# [GIVEN REQUEST]
Gather every line in the listing below that contains the string "skArc". Case counts.

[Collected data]
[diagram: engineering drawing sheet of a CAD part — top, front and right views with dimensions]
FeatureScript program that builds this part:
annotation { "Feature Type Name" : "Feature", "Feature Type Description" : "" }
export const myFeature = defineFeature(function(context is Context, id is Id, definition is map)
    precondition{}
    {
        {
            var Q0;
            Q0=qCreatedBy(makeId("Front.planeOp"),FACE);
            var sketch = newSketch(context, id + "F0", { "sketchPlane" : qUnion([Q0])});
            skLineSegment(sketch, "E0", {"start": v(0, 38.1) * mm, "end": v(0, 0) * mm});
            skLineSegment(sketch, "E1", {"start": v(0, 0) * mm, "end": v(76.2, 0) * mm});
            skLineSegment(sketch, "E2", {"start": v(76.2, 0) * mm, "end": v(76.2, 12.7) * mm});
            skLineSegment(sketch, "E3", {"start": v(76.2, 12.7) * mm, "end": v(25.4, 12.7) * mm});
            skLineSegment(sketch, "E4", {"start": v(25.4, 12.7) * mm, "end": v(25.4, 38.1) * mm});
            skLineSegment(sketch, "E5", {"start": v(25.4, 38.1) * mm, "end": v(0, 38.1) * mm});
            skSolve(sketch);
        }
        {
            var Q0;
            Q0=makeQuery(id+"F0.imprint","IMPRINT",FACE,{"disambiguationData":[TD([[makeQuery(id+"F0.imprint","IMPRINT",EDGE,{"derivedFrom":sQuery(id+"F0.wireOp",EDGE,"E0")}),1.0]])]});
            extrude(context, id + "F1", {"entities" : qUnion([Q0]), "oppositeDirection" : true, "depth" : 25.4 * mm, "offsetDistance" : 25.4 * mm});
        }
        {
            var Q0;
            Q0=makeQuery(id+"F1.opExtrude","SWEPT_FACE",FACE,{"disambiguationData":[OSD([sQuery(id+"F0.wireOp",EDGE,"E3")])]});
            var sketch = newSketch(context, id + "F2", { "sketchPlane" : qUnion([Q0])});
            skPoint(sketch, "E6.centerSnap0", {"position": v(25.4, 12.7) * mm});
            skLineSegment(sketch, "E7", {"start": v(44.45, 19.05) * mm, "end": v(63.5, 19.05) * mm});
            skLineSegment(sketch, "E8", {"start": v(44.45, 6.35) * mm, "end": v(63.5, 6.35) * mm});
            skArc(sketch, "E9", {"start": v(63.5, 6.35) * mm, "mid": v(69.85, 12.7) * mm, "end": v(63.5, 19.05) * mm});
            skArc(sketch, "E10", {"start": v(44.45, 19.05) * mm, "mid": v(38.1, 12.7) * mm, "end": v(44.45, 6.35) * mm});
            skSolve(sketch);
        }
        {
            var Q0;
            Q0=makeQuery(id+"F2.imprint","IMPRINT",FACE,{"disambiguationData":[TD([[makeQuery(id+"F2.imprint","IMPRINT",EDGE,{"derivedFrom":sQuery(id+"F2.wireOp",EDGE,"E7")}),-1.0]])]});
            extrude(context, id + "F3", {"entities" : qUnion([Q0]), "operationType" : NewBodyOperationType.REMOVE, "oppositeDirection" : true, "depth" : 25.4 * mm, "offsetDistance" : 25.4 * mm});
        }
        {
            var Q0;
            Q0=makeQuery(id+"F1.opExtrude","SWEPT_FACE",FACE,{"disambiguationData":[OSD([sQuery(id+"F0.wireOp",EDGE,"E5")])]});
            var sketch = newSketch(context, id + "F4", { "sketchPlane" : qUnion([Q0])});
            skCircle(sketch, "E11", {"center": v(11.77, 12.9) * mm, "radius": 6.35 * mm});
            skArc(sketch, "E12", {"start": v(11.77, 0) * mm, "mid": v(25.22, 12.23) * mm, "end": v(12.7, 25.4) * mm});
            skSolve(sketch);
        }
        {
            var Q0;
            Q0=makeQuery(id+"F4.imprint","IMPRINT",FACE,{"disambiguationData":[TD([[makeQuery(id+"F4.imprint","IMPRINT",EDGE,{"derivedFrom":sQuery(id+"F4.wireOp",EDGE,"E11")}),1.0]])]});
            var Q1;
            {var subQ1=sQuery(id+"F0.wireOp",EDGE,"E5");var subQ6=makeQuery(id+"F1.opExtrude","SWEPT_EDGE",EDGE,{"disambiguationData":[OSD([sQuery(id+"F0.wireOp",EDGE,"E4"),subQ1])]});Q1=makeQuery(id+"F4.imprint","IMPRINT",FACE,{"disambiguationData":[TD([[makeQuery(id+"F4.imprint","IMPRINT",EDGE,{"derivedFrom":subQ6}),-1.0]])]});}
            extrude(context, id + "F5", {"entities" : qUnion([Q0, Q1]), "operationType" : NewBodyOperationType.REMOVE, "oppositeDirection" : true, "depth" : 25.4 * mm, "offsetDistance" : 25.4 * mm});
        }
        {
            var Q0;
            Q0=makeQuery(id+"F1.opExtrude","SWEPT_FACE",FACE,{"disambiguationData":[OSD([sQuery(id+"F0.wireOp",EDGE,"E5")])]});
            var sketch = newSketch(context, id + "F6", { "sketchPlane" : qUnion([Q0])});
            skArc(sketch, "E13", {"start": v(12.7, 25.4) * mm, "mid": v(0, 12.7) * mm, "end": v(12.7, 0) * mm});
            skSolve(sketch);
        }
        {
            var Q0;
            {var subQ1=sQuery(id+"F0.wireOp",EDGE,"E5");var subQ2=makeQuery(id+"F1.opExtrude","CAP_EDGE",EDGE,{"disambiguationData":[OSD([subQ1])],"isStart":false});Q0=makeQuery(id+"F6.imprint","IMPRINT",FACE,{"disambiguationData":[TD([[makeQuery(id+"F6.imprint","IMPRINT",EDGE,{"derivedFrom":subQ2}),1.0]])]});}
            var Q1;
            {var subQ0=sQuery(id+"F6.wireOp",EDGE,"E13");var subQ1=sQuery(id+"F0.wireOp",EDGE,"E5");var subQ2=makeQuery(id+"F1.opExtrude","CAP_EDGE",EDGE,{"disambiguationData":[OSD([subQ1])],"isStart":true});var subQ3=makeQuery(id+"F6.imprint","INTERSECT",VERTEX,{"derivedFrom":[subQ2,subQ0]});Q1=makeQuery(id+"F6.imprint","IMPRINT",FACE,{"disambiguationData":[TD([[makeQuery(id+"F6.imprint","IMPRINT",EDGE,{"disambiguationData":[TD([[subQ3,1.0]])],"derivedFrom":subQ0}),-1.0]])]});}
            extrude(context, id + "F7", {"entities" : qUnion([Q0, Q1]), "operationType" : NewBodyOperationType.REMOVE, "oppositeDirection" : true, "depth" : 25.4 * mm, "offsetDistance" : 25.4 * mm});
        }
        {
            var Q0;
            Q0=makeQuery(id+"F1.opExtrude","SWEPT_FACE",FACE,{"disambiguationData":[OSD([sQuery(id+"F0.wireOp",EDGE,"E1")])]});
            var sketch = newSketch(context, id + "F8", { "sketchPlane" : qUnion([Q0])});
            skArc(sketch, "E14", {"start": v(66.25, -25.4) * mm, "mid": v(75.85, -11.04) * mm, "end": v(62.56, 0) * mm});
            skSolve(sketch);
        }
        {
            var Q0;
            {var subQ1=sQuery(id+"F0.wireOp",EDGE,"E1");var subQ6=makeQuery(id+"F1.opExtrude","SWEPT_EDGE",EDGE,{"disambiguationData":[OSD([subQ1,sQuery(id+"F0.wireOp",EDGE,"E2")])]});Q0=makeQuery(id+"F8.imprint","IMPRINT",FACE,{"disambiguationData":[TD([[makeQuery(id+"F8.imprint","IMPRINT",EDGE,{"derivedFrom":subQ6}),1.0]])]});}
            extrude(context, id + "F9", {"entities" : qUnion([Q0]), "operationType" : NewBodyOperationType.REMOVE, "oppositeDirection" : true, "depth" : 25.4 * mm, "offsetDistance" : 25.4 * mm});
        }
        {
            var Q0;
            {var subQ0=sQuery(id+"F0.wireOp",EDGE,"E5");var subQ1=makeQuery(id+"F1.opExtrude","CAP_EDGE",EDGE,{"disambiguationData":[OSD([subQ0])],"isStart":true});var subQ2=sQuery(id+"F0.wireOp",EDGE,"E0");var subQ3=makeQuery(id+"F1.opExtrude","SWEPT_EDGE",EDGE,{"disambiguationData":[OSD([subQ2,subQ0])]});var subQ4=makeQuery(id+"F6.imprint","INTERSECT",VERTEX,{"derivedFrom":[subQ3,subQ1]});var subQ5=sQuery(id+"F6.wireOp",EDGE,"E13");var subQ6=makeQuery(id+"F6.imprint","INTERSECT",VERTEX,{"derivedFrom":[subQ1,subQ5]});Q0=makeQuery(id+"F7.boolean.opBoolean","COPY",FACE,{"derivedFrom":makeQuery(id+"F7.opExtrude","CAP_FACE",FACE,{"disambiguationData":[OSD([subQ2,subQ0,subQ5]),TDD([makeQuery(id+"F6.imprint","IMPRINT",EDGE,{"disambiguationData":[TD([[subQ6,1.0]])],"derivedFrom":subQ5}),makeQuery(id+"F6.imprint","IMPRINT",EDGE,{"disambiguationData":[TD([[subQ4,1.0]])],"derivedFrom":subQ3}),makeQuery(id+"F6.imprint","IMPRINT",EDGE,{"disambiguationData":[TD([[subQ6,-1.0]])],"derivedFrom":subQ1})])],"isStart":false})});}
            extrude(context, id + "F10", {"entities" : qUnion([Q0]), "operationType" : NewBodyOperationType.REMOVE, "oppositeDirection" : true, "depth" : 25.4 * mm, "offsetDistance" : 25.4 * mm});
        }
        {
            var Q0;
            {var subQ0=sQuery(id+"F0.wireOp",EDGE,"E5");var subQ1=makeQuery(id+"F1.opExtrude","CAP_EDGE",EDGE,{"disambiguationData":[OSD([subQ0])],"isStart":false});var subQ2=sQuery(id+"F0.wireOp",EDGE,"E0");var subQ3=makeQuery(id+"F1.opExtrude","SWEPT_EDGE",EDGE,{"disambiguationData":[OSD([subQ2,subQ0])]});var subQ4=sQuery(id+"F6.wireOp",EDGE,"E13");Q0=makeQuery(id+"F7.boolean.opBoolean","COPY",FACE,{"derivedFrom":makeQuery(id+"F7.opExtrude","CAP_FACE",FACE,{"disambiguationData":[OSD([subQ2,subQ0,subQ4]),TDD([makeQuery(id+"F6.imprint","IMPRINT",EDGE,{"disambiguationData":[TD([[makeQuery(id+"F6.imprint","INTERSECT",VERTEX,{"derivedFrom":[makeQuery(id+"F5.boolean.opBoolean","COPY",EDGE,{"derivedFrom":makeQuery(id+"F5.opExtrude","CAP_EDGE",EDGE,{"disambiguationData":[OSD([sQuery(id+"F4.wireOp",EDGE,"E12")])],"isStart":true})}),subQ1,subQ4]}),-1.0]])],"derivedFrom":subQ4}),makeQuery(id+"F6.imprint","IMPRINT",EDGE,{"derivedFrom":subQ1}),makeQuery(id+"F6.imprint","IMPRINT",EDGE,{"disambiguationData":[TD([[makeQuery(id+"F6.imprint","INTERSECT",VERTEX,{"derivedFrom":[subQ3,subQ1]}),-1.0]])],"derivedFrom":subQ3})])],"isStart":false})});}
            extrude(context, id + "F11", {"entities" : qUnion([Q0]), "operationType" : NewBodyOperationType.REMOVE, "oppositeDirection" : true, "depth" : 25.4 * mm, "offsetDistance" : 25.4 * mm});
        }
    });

# [SOLUTION TO THE EXERCISE]
            skArc(sketch, "E9", {"start": v(63.5, 6.35) * mm, "mid": v(69.85, 12.7) * mm, "end": v(63.5, 19.05) * mm});
            skArc(sketch, "E10", {"start": v(44.45, 19.05) * mm, "mid": v(38.1, 12.7) * mm, "end": v(44.45, 6.35) * mm});
            skArc(sketch, "E12", {"start": v(11.77, 0) * mm, "mid": v(25.22, 12.23) * mm, "end": v(12.7, 25.4) * mm});
            skArc(sketch, "E13", {"start": v(12.7, 25.4) * mm, "mid": v(0, 12.7) * mm, "end": v(12.7, 0) * mm});
            skArc(sketch, "E14", {"start": v(66.25, -25.4) * mm, "mid": v(75.85, -11.04) * mm, "end": v(62.56, 0) * mm});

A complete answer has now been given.